JD: Well, it certainly unleashes a new dimension to archives management, doesn’t it? So, the other thing you touched on a few minutes ago is throughout history, disease has been such a major force of society. And over the last 75 years or so, certainly in developed parts of the world like here in the United States, we’ve all just grown up in an environment where the looming threat of disease and pandemics just hasn’t been a part of daily life. COVID has really been the first experience of what humanity has contended with forever. And, you know, I think a lot of us feel that a lot of the anti-vaccination movement or people who distrust vaccines just haven’t sort of been exposed to that threat. And I’m curious to get your take on that.

RH: I think we are seeing a familiar pattern, but on a larger scale, with people announcing they will not take a COVID vaccine when it becomes available to them. These are the same people that would resist, say, the social distancing, refusing to wear masks.

It’s actually been part and parcel of studies conducted by epidemiologists and by the Centers for Disease Control to reckon into the picture of any possible disease outbreak, the unwillingness of people to observe the science, accept the science, or even accept the health-maintaining recommendations, whether it’s masks, the social distancing or something else. In a study years ago, the CDC looked at what in a future pandemic might it look like. What would it take to get people to act? And they estimated that perhaps up to 1% of the U.S. population would have to die before people would be willing to accept mandatory safeguards. One percent of the U.S. population is over 3 million people. We passed the 400,000 mark with COVID. I don’t think we want to get to 3 million.

JD: As you think about the history of vaccinations, as you think about the COVID vaccine, what do you think of its legacy?

RH: I think in a year or two we’re going to see documentaries produced, books written about the real heroic effort to develop these COVID vaccines.

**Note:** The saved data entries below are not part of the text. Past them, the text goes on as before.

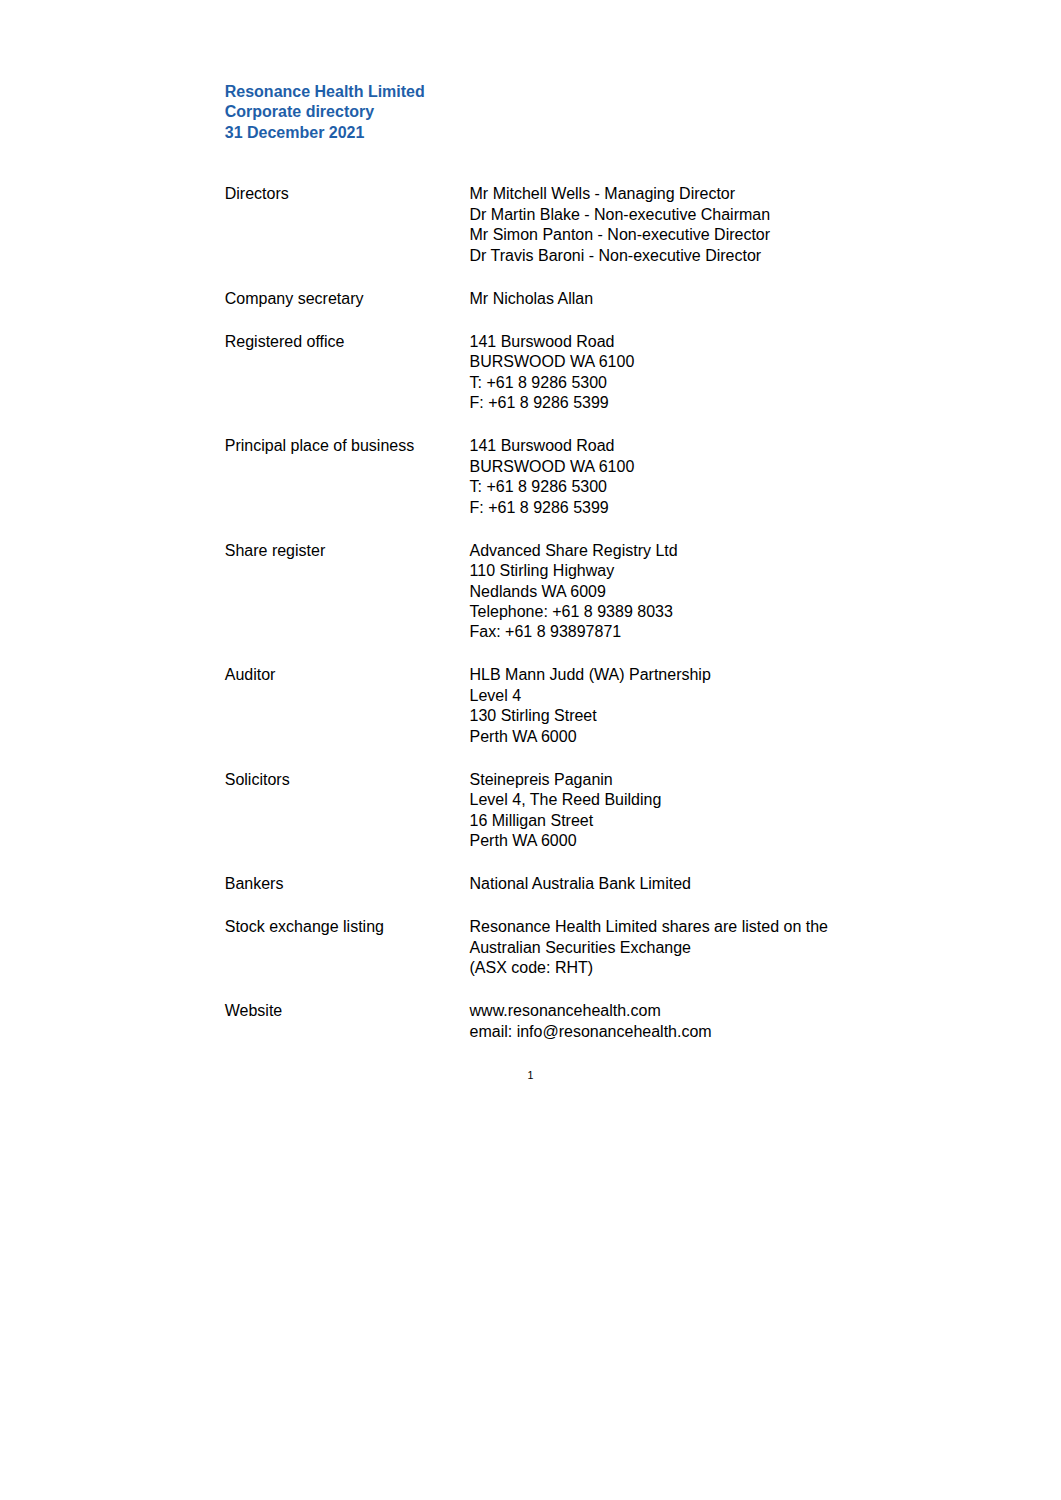Resonance Health Limited
Corporate directory
31 December 2021
| Directors | Mr Mitchell Wells - Managing Director Dr Martin Blake - Non-executive Chairman Mr Simon Panton - Non-executive Director Dr Travis Baroni - Non-executive Director |
| Company secretary | Mr Nicholas Allan |
| Registered office | 141 Burswood Road BURSWOOD WA 6100 T: +61 8 9286 5300 F: +61 8 9286 5399 |
| Principal place of business | 141 Burswood Road BURSWOOD WA 6100 T: +61 8 9286 5300 F: +61 8 9286 5399 |
| Share register | Advanced Share Registry Ltd 110 Stirling Highway Nedlands WA 6009 Telephone: +61 8 9389 8033 Fax: +61 8 93897871 |
| Auditor | HLB Mann Judd (WA) Partnership Level 4 130 Stirling Street Perth WA 6000 |
| Solicitors | Steinepreis Paganin Level 4, The Reed Building 16 Milligan Street Perth WA 6000 |
| Bankers | National Australia Bank Limited |
| Stock exchange listing | Resonance Health Limited shares are listed on the Australian Securities Exchange (ASX code: RHT) |
| Website | www.resonancehealth.com email: info@resonancehealth.com |
1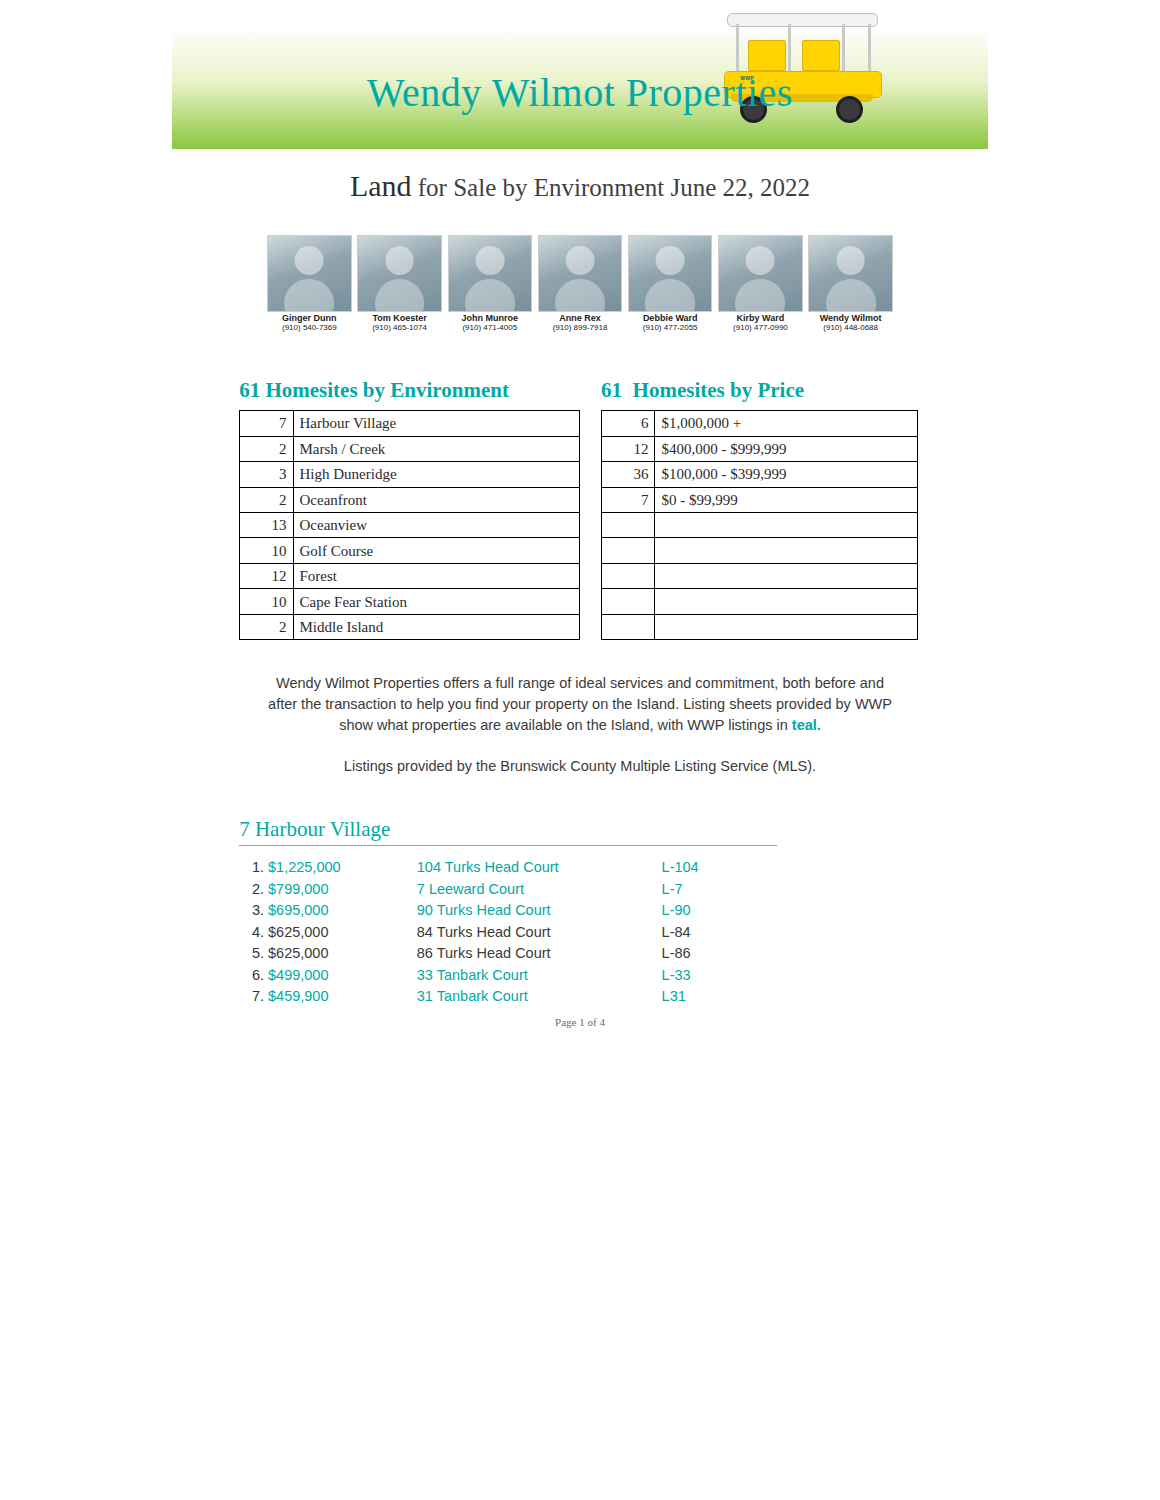OLD HEAD ISLAND
🏠
WENDY WILMOT
PROPERTIES
WWP
Wendy Wilmot Properties
Land for Sale by Environment June 22, 2022
Ginger Dunn
(910) 540-7369
Tom Koester
(910) 465-1074
John Munroe
(910) 471-4005
Anne Rex
(910) 899-7918
Debbie Ward
(910) 477-2055
Kirby Ward
(910) 477-0990
Wendy Wilmot
(910) 448-0688
61 Homesites by Environment
| 7 | Harbour Village |
| 2 | Marsh / Creek |
| 3 | High Duneridge |
| 2 | Oceanfront |
| 13 | Oceanview |
| 10 | Golf Course |
| 12 | Forest |
| 10 | Cape Fear Station |
| 2 | Middle Island |
61 Homesites by Price
| 6 | $1,000,000 + |
| 12 | $400,000 - $999,999 |
| 36 | $100,000 - $399,999 |
| 7 | $0 - $99,999 |
Wendy Wilmot Properties offers a full range of ideal services and commitment, both before and after the transaction to help you find your property on the Island. Listing sheets provided by WWP show what properties are available on the Island, with WWP listings in teal.
Listings provided by the Brunswick County Multiple Listing Service (MLS).
7 Harbour Village
$1,225,000104 Turks Head Court L-104
$799,0007 Leeward Court L-7
$695,00090 Turks Head Court L-90
$625,00084 Turks Head Court L-84
$625,00086 Turks Head Court L-86
$499,00033 Tanbark Court L-33
$459,90031 Tanbark Court L31
Page 1 of 4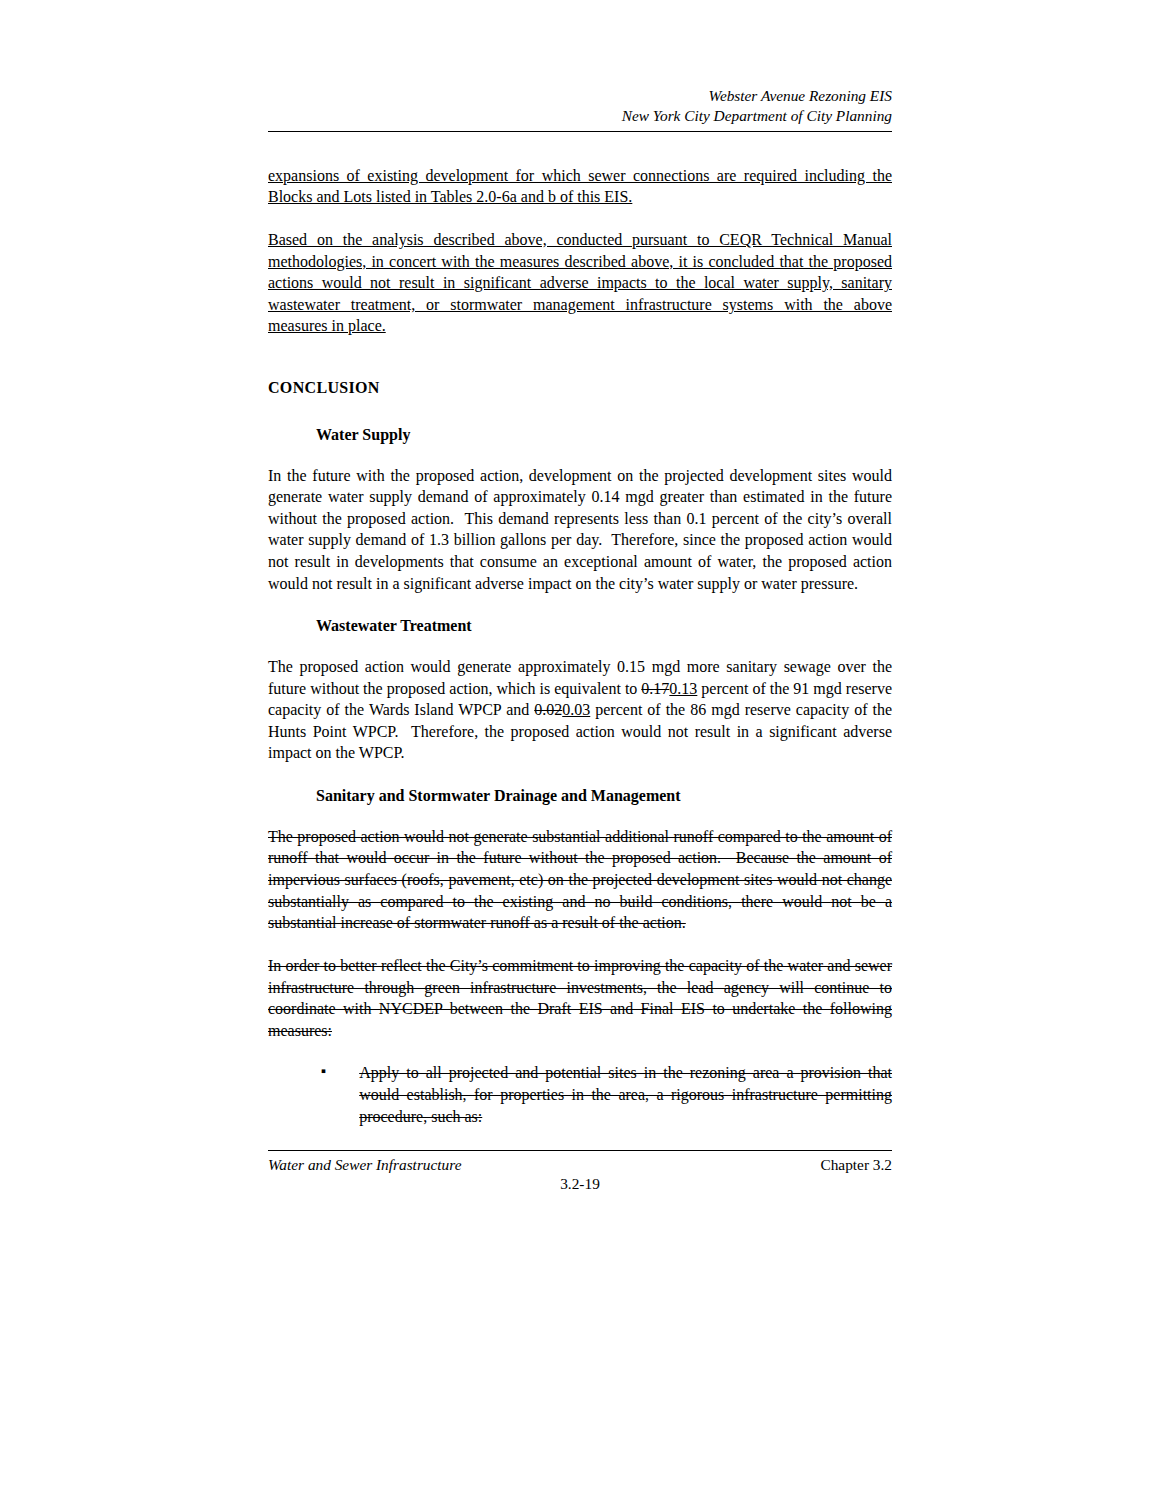Webster Avenue Rezoning EIS
New York City Department of City Planning
expansions of existing development for which sewer connections are required including the Blocks and Lots listed in Tables 2.0-6a and b of this EIS.
Based on the analysis described above, conducted pursuant to CEQR Technical Manual methodologies, in concert with the measures described above, it is concluded that the proposed actions would not result in significant adverse impacts to the local water supply, sanitary wastewater treatment, or stormwater management infrastructure systems with the above measures in place.
CONCLUSION
Water Supply
In the future with the proposed action, development on the projected development sites would generate water supply demand of approximately 0.14 mgd greater than estimated in the future without the proposed action. This demand represents less than 0.1 percent of the city’s overall water supply demand of 1.3 billion gallons per day. Therefore, since the proposed action would not result in developments that consume an exceptional amount of water, the proposed action would not result in a significant adverse impact on the city’s water supply or water pressure.
Wastewater Treatment
The proposed action would generate approximately 0.15 mgd more sanitary sewage over the future without the proposed action, which is equivalent to 0.170.13 percent of the 91 mgd reserve capacity of the Wards Island WPCP and 0.020.03 percent of the 86 mgd reserve capacity of the Hunts Point WPCP. Therefore, the proposed action would not result in a significant adverse impact on the WPCP.
Sanitary and Stormwater Drainage and Management
The proposed action would not generate substantial additional runoff compared to the amount of runoff that would occur in the future without the proposed action. Because the amount of impervious surfaces (roofs, pavement, etc) on the projected development sites would not change substantially as compared to the existing and no build conditions, there would not be a substantial increase of stormwater runoff as a result of the action.
In order to better reflect the City’s commitment to improving the capacity of the water and sewer infrastructure through green infrastructure investments, the lead agency will continue to coordinate with NYCDEP between the Draft EIS and Final EIS to undertake the following measures:
Apply to all projected and potential sites in the rezoning area a provision that would establish, for properties in the area, a rigorous infrastructure permitting procedure, such as:
Water and Sewer Infrastructure
Chapter 3.2
3.2-19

Looking at the long trajectory of history, there’s certainly been devastating pandemics across the world. What we have now, though, is the ability to coordinate scientifically worldwide immediately. Data can be shared and discussed; people can act on it. There are laboratories, safeguards and protocols. We haven’t had in any other era in history the coordinating efforts or the science that we do now. Three independent laboratories can invent viable vaccines and have them tested, make sure all the safeguards are observed, as fast as this all happened in the world today, is absolutely unprecedented. Once we reach the era of not wearing masks anymore, people are going to reflect on this. And there will be international conferences to look at what we were able to accomplish under extreme stress and how can we position ourselves to do this again if we have to. That’s the story. It’s a stellar achievement.

JD: Well, let’s leave it there. Robert, I can’t thank you enough for sharing your insights and perspective with us. Stay safe until you get that vaccine.

RH: Remember, getting the vaccine does not mean that we stop wearing masks. We’re still going to be doing that for a while.